Copy out every line of the records word for word, but leave the pictures out.

Recorded data:
#####

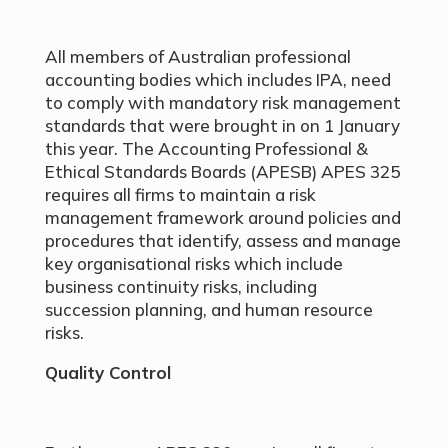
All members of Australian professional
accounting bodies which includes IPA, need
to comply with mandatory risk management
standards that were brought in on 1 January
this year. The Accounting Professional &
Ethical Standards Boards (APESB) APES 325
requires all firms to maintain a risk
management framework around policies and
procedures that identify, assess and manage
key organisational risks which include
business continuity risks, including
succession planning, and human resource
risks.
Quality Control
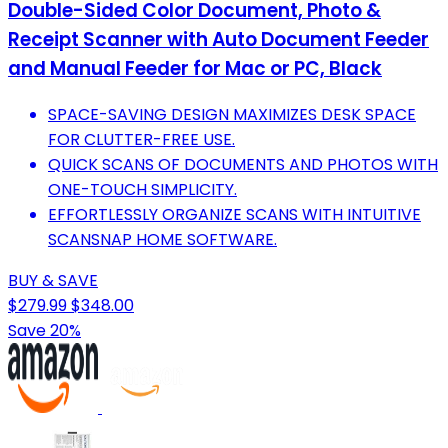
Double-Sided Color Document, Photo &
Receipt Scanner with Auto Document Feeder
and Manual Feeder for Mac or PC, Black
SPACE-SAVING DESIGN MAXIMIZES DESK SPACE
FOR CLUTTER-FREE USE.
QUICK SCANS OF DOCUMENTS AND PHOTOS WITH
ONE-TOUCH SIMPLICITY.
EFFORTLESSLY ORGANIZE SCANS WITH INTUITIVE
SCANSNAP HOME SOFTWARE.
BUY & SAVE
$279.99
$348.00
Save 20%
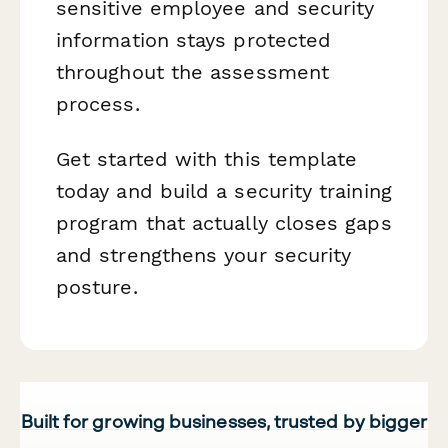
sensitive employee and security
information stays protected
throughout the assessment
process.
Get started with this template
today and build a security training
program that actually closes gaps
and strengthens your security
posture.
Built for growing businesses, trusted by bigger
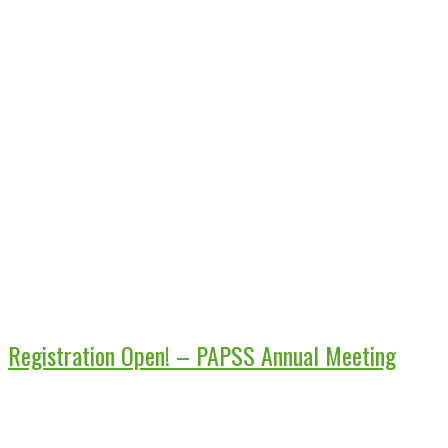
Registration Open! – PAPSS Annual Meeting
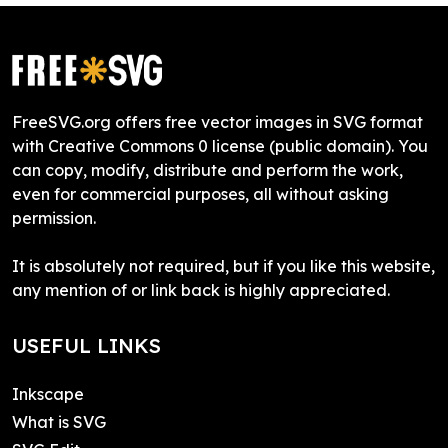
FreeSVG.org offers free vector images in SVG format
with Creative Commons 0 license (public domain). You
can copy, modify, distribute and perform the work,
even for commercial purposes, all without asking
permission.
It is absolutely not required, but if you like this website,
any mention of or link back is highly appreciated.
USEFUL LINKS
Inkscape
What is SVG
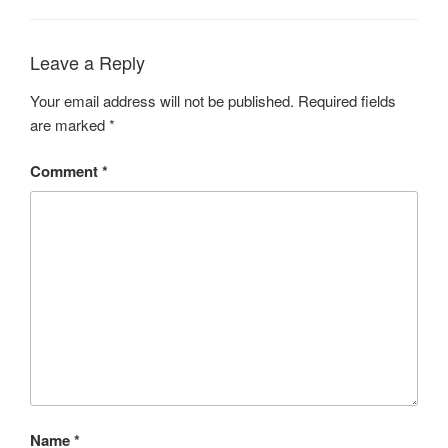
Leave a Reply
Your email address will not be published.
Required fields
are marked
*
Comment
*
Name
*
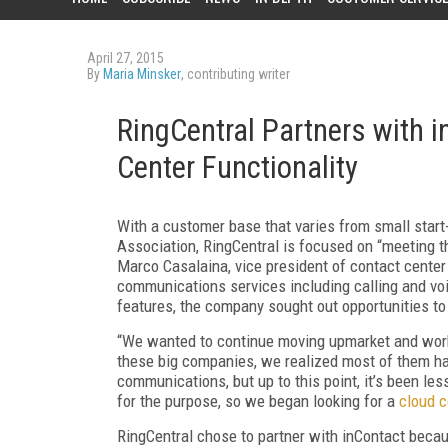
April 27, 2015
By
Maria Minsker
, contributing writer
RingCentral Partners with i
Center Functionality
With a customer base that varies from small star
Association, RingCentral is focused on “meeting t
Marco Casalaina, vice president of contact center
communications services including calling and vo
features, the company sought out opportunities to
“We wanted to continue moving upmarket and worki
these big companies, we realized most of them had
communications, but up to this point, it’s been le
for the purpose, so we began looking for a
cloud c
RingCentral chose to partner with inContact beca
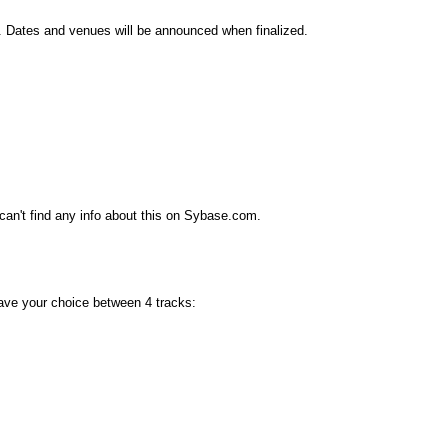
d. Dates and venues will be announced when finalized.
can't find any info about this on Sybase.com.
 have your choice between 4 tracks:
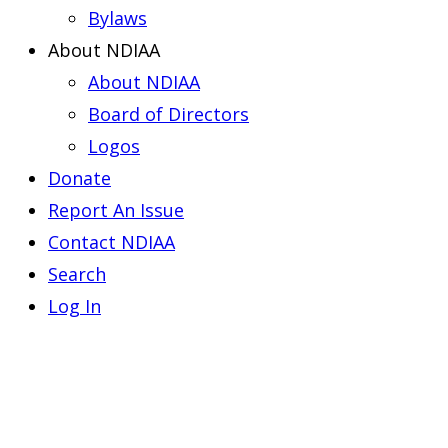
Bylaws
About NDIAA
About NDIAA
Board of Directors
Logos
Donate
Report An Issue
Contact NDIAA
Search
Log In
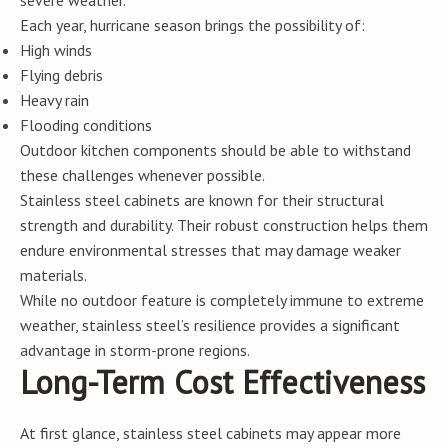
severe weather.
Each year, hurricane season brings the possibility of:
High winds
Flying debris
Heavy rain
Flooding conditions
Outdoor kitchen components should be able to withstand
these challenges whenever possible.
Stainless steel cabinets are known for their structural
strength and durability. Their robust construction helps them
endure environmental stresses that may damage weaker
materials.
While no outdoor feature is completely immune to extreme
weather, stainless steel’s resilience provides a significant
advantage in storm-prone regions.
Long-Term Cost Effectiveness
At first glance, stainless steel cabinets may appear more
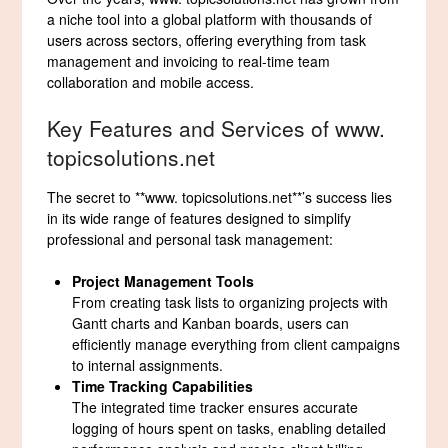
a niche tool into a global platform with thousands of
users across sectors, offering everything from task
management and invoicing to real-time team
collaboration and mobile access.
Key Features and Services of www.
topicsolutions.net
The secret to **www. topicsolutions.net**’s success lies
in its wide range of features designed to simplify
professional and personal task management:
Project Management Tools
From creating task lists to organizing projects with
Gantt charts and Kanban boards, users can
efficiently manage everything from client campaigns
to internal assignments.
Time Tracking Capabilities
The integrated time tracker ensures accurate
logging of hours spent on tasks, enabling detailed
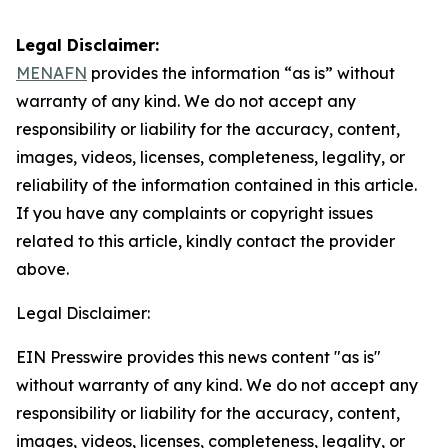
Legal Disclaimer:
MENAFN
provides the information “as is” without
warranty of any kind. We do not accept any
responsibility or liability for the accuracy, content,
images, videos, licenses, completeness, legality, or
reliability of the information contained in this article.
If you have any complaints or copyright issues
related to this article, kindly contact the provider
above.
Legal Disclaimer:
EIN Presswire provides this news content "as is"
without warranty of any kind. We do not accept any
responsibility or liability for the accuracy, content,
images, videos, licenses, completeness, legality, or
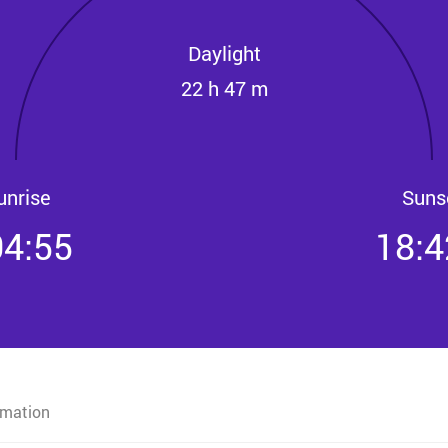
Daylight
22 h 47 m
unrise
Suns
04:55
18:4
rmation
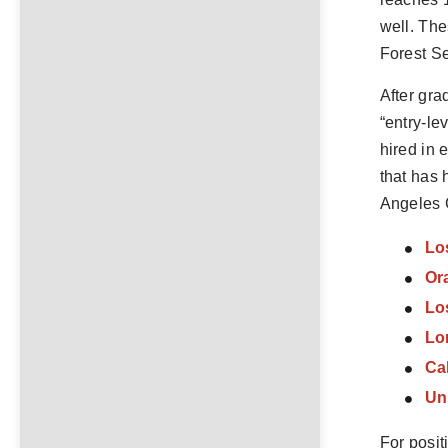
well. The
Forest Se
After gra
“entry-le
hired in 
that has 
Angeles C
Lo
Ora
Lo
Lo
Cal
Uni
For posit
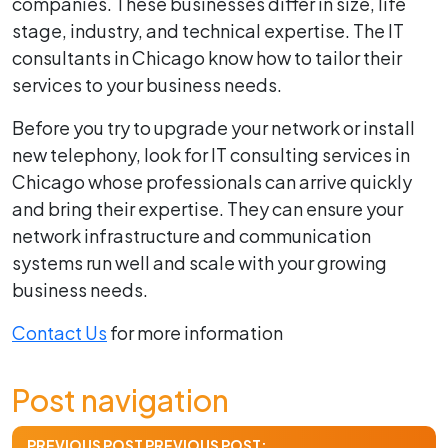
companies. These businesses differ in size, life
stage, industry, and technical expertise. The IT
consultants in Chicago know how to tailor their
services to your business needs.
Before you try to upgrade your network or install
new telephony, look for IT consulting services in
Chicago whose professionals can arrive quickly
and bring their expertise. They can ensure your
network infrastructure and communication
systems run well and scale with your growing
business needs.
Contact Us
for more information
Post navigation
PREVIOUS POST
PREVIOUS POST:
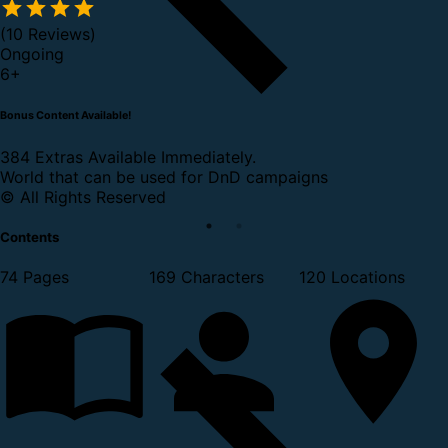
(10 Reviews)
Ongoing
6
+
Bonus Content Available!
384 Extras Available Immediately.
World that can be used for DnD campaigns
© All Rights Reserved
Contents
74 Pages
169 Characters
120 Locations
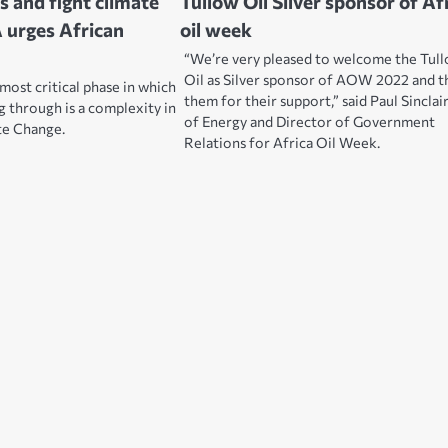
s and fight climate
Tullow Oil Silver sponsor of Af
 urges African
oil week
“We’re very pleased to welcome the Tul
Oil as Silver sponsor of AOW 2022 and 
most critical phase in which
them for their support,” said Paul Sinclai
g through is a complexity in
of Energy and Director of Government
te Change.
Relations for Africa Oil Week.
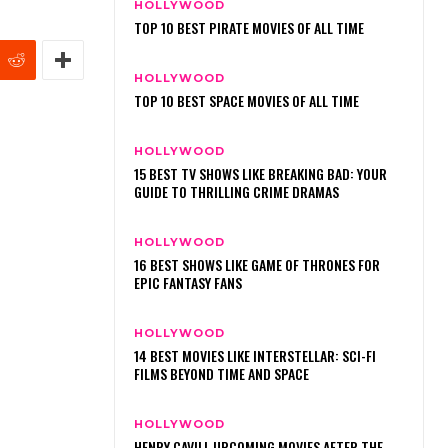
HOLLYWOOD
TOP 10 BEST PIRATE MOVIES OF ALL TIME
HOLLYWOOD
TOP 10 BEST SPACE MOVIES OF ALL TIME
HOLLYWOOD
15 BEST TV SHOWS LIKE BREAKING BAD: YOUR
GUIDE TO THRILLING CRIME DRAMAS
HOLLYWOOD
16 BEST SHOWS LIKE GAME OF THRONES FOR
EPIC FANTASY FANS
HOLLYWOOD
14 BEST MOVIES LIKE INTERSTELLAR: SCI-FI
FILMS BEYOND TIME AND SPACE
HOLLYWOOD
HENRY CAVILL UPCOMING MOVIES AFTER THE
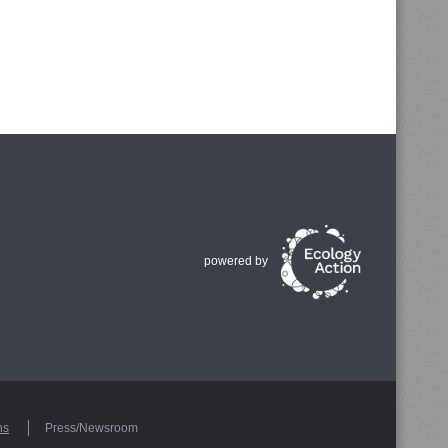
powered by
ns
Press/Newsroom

#####

◆ The answer
All members of Australian professional
accounting bodies which includes IPA, need
to comply with mandatory risk management
standards that were brought in on 1 January
this year. The Accounting Professional &
Ethical Standards Boards (APESB) APES 325
requires all firms to maintain a risk
management framework around policies and
procedures that identify, assess and manage
key organisational risks which include
business continuity risks, including
succession planning, and human resource
risks.
Quality Control
Double-Sided Color Document, Photo &
Receipt Scanner with Auto Document Feeder
and Manual Feeder for Mac or PC, Black
SPACE-SAVING DESIGN MAXIMIZES DESK SPACE
FOR CLUTTER-FREE USE.
QUICK SCANS OF DOCUMENTS AND PHOTOS WITH
ONE-TOUCH SIMPLICITY.
EFFORTLESSLY ORGANIZE SCANS WITH INTUITIVE
SCANSNAP HOME SOFTWARE.
BUY & SAVE
$279.99
$348.00
Save 20%
sensitive employee and security
information stays protected
throughout the assessment
process.
Get started with this template
today and build a security training
program that actually closes gaps
and strengthens your security
posture.
Built for growing businesses, trusted by bigger
Registration Open! – PAPSS Annual Meeting
FreeSVG.org offers free vector images in SVG format
with Creative Commons 0 license (public domain). You
can copy, modify, distribute and perform the work,
even for commercial purposes, all without asking
permission.
It is absolutely not required, but if you like this website,
any mention of or link back is highly appreciated.
USEFUL LINKS
Inkscape
What is SVG
Leave a Reply
Your email address will not be published.
Required fields
are marked
*
Comment
*
Name
*
April 27, 2015
By
Maria Minsker
, contributing writer
RingCentral Partners with i
Center Functionality
With a customer base that varies from small star
Association, RingCentral is focused on “meeting t
Marco Casalaina, vice president of contact center
communications services including calling and vo
features, the company sought out opportunities to
“We wanted to continue moving upmarket and worki
these big companies, we realized most of them had
communications, but up to this point, it’s been le
for the purpose, so we began looking for a
cloud c
RingCentral chose to partner with inContact beca
d. Dates and venues will be announced when finalized.
can't find any info about this on Sybase.com.
 have your choice between 4 tracks:
Bylaws
About NDIAA
About NDIAA
Board of Directors
Logos
Donate
Report An Issue
Contact NDIAA
Search
Log In
severe weather.
Each year, hurricane season brings the possibility of:
High winds
Flying debris
Heavy rain
Flooding conditions
Outdoor kitchen components should be able to withstand
these challenges whenever possible.
Stainless steel cabinets are known for their structural
strength and durability. Their robust construction helps them
endure environmental stresses that may damage weaker
materials.
While no outdoor feature is completely immune to extreme
weather, stainless steel’s resilience provides a significant
advantage in storm-prone regions.
Long-Term Cost Effectiveness
At first glance, stainless steel cabinets may appear more
a niche tool into a global platform with thousands of
users across sectors, offering everything from task
management and invoicing to real-time team
collaboration and mobile access.
Key Features and Services of www.
topicsolutions.net
The secret to **www. topicsolutions.net**’s success lies
in its wide range of features designed to simplify
professional and personal task management:
Project Management Tools
From creating task lists to organizing projects with
Gantt charts and Kanban boards, users can
efficiently manage everything from client campaigns
to internal assignments.
Time Tracking Capabilities
The integrated time tracker ensures accurate
logging of hours spent on tasks, enabling detailed
Legal Disclaimer:
MENAFN
provides the information “as is” without
warranty of any kind. We do not accept any
responsibility or liability for the accuracy, content,
images, videos, licenses, completeness, legality, or
reliability of the information contained in this article.
If you have any complaints or copyright issues
related to this article, kindly contact the provider
above.
Legal Disclaimer:
EIN Presswire provides this news content "as is"
without warranty of any kind. We do not accept any
responsibility or liability for the accuracy, content,
images, videos, licenses, completeness, legality, or
Daylight
22 h 47 m
unrise
Suns
04:55
18:4
rmation
well. The
Forest Se
After gra
“entry-le
hired in 
that has 
Angeles C
Lo
Ora
Lo
Lo
Cal
Uni
For posit
companies. These businesses differ in size, life
stage, industry, and technical expertise. The IT
consultants in Chicago know how to tailor their
services to your business needs.
Before you try to upgrade your network or install
new telephony, look for IT consulting services in
Chicago whose professionals can arrive quickly
and bring their expertise. They can ensure your
network infrastructure and communication
systems run well and scale with your growing
business needs.
Contact Us
for more information
Post navigation
PREVIOUS POST
PREVIOUS POST:
(10 Reviews)
Ongoing
6
+
Bonus Content Available!
384 Extras Available Immediately.
World that can be used for DnD campaigns
© All Rights Reserved
Contents
74 Pages
169 Characters
120 Locations
s and fight climate
Tullow Oil Silver sponsor of Af
 urges African
oil week
“We’re very pleased to welcome the Tul
Oil as Silver sponsor of AOW 2022 and 
most critical phase in which
them for their support,” said Paul Sinclai
g through is a complexity in
of Energy and Director of Government
te Change.
Relations for Africa Oil Week.
HOLLYWOOD
TOP 10 BEST PIRATE MOVIES OF ALL TIME
HOLLYWOOD
TOP 10 BEST SPACE MOVIES OF ALL TIME
HOLLYWOOD
15 BEST TV SHOWS LIKE BREAKING BAD: YOUR
GUIDE TO THRILLING CRIME DRAMAS
HOLLYWOOD
16 BEST SHOWS LIKE GAME OF THRONES FOR
EPIC FANTASY FANS
HOLLYWOOD
14 BEST MOVIES LIKE INTERSTELLAR: SCI-FI
FILMS BEYOND TIME AND SPACE
HOLLYWOOD
HENRY CAVILL UPCOMING MOVIES AFTER THE
powered by
ns
Press/Newsroom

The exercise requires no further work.